----- Исходный отрывок
- Вы устали, - сказал Антон Павлович. - Я уйду, вас утомили гости.
Что со мной делалось? Я едва могла говорить.
- Прошу вас, останьтесь.
- Кстати... не можете ли вы дать мне то, что обещали. Газеты с вашими рассказами и рукопись. /228/
Я все собрала заранее и передала ему пакет.
- Почему вы не хотите, чтобы я обратился с рукописью к Гольцеву, в "Русскую мысль"?
- Потому что ее примут не за ее достоинство, а по вашей протекции.
- Но ведь я-то отдам ее по достоинству. Вы не верите мне?
- Не то что не верю, Антон Павлович, а я вашей оценки часто совсем не понимаю. "Рассказ хорош, даже очень хорош, но то, что есть Дуня (героиня моего рассказа), должно быть мужчиной. Сделайте ее офицером, что ли. А героя (у меня герой был студент, и он любил Дуню), героя - чиновником департамента окладных сборов"{228}. Видите, я даже выучила наизусть вашу рецензию. Но какой же роман между офицером и чиновником департамента окладных сборов? А если романа вовсе не нужно, то что же хорошо и даже очень хорошо в моем рассказе?
----------
----- Исходные записи
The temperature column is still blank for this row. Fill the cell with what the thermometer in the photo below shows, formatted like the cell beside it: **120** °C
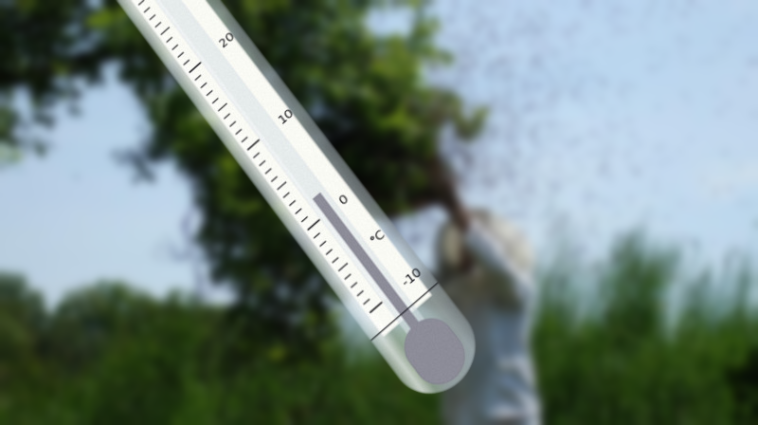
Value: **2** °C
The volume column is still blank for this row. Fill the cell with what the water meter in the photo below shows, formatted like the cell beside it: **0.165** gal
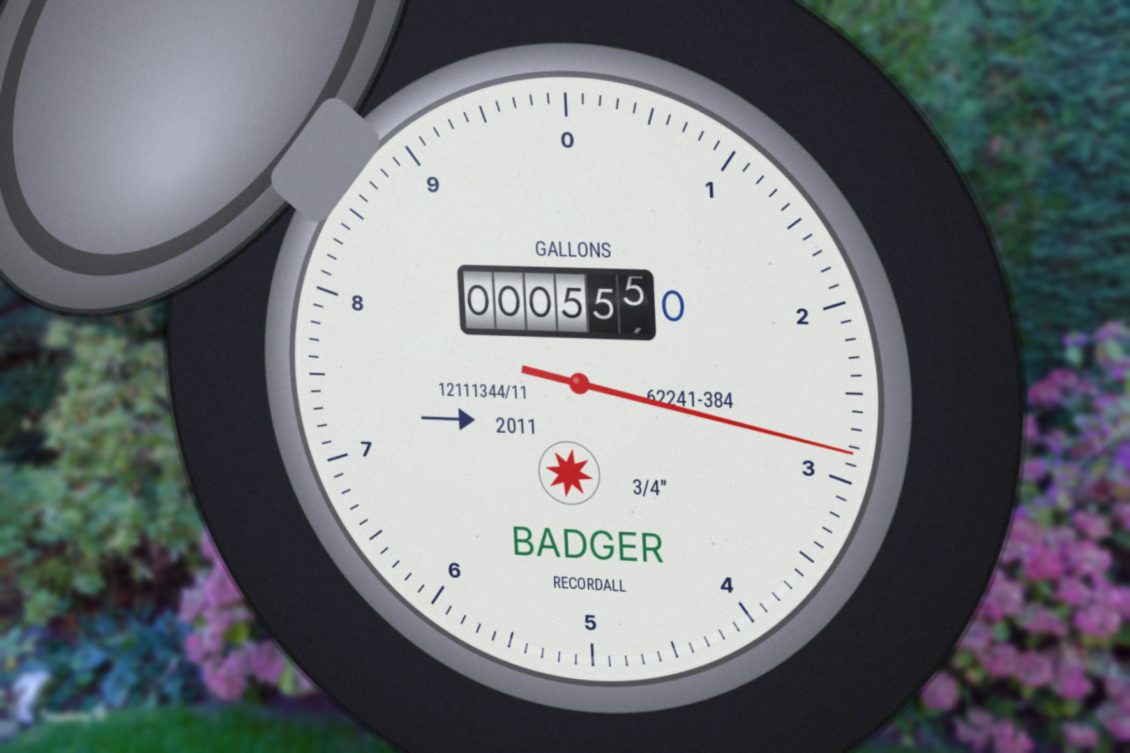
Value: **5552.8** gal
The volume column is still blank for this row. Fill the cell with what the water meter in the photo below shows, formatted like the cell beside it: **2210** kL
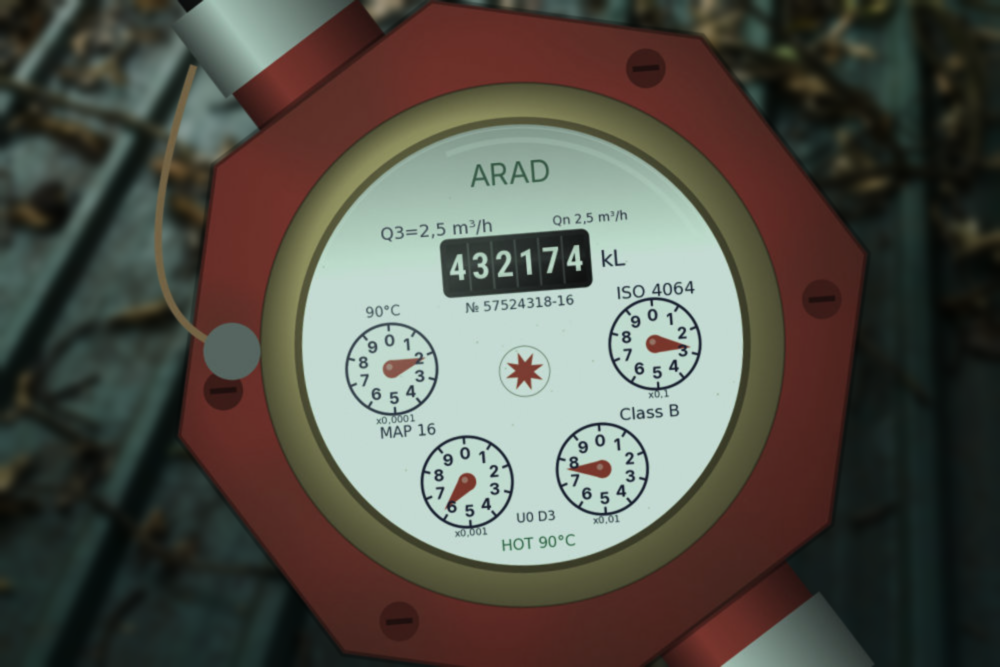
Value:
----------
Формулировка задания
Перепишите дословно часть исходного отрывка, начиная со слов "- Почему вы" и продолжая вплоть до слов "не верите мне?".

Ответ к упражнению
- Почему вы не хотите, чтобы я обратился с рукописью к Гольцеву, в "Русскую мысль"?
- Потому что ее примут не за ее достоинство, а по вашей протекции.
- Но ведь я-то отдам ее по достоинству. Вы не верите мне?